(DATA LISTING)
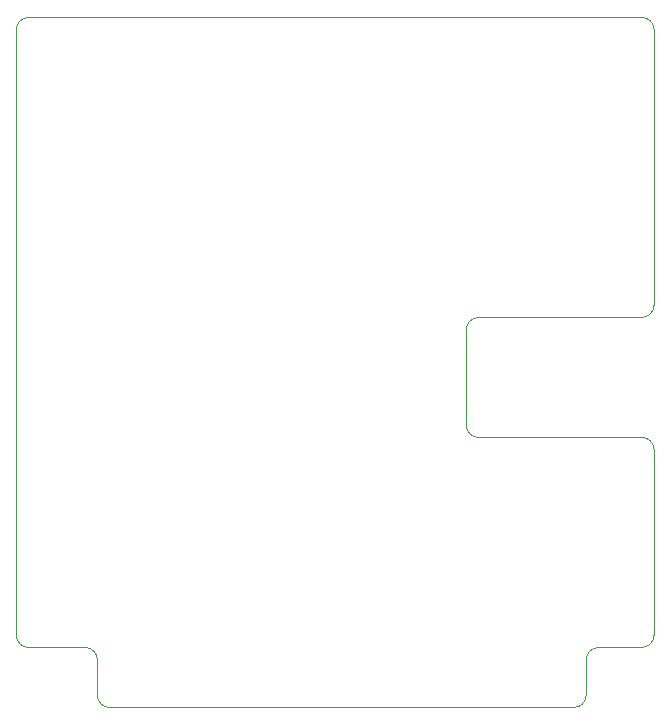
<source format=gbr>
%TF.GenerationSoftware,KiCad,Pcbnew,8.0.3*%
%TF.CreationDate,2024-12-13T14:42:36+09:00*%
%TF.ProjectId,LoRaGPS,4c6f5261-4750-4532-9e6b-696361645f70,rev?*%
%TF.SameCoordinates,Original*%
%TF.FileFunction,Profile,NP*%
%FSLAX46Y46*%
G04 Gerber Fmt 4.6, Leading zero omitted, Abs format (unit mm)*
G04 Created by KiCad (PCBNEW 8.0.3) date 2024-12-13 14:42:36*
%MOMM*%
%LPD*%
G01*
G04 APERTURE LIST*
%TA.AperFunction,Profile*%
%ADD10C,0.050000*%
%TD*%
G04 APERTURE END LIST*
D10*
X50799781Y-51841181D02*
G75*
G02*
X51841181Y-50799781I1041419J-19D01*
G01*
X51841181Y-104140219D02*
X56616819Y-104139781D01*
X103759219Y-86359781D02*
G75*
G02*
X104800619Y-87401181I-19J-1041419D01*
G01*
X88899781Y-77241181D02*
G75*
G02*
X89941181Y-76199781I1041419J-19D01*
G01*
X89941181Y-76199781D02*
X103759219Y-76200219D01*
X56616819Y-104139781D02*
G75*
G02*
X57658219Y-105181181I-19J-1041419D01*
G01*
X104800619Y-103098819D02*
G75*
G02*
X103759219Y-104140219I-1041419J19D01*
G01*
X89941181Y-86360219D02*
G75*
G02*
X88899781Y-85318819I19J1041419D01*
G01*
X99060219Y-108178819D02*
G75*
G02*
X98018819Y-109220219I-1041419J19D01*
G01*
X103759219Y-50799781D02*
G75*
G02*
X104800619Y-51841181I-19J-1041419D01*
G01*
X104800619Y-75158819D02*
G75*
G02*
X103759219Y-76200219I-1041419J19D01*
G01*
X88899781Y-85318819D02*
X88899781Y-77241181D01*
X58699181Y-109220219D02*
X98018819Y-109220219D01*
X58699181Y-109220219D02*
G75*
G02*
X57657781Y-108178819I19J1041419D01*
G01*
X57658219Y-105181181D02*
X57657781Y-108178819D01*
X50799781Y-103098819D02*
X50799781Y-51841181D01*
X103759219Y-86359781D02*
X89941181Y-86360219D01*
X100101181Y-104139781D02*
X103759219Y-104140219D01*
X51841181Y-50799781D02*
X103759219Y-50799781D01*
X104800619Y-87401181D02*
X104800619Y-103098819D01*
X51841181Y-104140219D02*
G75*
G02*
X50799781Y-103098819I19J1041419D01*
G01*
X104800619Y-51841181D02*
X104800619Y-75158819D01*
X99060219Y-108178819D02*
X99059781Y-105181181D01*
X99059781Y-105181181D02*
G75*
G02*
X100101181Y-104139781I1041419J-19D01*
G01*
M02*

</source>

---

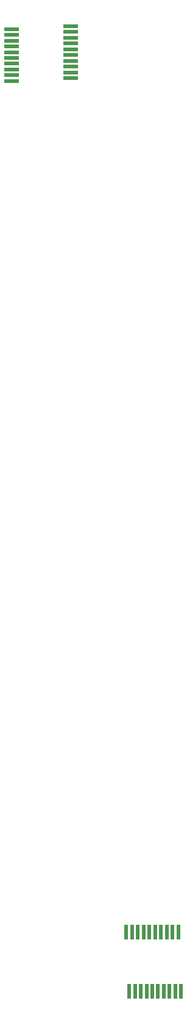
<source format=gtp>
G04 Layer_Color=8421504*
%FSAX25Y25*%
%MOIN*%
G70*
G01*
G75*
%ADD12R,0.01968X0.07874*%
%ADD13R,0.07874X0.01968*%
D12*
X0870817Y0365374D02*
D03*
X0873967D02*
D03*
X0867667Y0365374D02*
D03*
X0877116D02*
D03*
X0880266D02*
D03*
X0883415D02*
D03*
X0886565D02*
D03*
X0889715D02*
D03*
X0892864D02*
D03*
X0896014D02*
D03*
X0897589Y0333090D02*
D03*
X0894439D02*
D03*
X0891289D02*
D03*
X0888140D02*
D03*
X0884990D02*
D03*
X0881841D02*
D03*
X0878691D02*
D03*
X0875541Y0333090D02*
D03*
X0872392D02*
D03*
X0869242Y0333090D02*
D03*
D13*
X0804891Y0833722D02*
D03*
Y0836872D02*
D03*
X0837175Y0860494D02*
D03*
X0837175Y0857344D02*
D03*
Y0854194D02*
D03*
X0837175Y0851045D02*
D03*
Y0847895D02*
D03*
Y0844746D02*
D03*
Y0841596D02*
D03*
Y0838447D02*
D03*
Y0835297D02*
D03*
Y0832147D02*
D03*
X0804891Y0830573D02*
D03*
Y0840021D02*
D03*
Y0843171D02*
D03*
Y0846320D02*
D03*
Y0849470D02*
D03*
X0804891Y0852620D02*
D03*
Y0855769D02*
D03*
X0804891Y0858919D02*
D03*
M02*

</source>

---

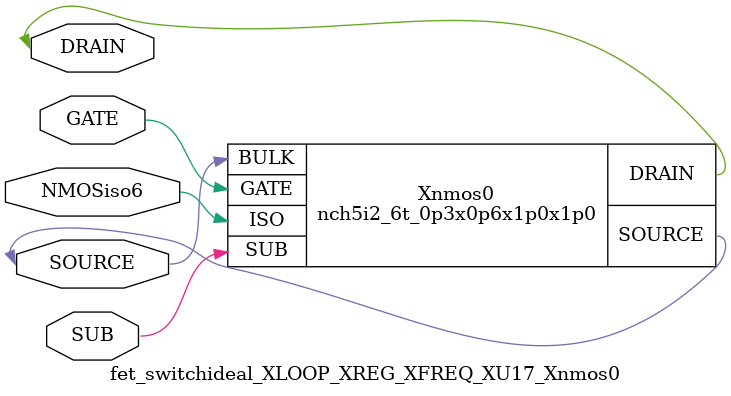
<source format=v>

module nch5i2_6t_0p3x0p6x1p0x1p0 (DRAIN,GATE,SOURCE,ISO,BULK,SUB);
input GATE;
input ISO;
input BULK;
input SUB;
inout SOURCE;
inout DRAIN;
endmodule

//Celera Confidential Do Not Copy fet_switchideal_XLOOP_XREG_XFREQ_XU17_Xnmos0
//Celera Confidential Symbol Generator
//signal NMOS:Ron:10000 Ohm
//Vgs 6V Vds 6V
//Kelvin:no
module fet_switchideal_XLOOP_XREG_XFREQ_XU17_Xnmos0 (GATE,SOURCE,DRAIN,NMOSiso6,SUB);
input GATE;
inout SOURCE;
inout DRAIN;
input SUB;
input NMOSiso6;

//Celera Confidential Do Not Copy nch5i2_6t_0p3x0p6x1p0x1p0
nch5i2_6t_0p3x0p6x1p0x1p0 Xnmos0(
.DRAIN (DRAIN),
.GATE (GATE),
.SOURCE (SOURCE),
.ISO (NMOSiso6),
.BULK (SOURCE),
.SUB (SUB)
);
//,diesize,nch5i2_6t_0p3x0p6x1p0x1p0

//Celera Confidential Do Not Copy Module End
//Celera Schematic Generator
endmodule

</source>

(WHAT THE TASK ASKS)
Your reply should be one number: how many lines in the entries above contain the word "BULK".

(EXPECTED ANSWER)
3